Access StatusOpen Access
The global incidence of metabolic and age-related diseases, including type 2 diabetes and Alzheimer's disease, is on the rise. In addition to traditional pharmacotherapy, drug candidates from complementary and alternative medicine are actively being pursued for further drug development. Berberine, a nutraceutical traditionally used as an antibiotic, has recently been proposed to act as a multi-target protective agent against type 2 diabetes, dyslipidemias, ischemic brain injury and neurodegenerative diseases, such as Parkinson's and Alzheimer's disease. However, the safety profile of berberine remains controversial, as isolated reports suggest risks with acute toxicity, bradycardia and exacerbation of neurodegeneration. We report that low micromolar berberine causes rapid mitochondria-dependent toxicity in primary neurons characterized by mitochondrial swelling, increased oxidative stress, decreased mitochondrial membrane potential and depletion of ATP content. Berberine does not induce caspase-3 activation and the resulting neurotoxicity remains unaffected by pan-caspase inhibitor treatment.

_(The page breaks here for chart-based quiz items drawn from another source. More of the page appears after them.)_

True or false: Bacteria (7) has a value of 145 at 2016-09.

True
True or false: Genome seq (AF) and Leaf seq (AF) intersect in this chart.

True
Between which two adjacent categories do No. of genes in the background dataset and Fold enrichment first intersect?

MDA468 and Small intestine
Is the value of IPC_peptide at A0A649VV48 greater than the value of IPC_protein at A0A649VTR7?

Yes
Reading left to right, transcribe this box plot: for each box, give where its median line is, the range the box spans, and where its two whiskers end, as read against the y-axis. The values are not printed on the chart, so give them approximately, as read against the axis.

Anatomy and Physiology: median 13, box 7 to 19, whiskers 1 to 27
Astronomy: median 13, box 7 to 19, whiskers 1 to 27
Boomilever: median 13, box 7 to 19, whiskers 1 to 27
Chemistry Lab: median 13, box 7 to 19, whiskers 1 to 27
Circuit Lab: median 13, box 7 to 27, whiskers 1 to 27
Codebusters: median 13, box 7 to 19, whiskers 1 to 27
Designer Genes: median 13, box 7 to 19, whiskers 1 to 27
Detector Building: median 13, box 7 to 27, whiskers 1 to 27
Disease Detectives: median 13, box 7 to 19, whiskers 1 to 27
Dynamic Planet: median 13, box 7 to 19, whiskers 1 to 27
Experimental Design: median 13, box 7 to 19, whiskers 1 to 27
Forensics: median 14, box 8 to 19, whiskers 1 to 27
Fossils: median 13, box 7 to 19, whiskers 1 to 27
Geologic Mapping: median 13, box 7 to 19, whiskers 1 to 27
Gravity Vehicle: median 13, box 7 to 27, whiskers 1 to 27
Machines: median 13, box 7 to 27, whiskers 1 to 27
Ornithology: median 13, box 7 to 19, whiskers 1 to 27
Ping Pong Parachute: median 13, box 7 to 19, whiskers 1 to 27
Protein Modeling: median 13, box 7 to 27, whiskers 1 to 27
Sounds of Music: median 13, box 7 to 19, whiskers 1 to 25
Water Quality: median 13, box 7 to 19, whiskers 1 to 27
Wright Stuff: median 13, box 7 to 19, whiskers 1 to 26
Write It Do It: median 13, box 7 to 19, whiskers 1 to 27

Interestingly, inhibition of NMDA receptors by memantine and MK-801 completely blocked berberine-induced neurotoxicity. Additionally, subtoxic nanomolar concentrations of berberine were sufficient to sensitize neurons to glutamate excitotoxicity and rotenone injury. Our study highlights the need for further safety assessment of berberine, especially due to its tendency to accumulate in the CNS and the risk of potential neurotoxicity as a consequence of increasing bioavailability of berberine.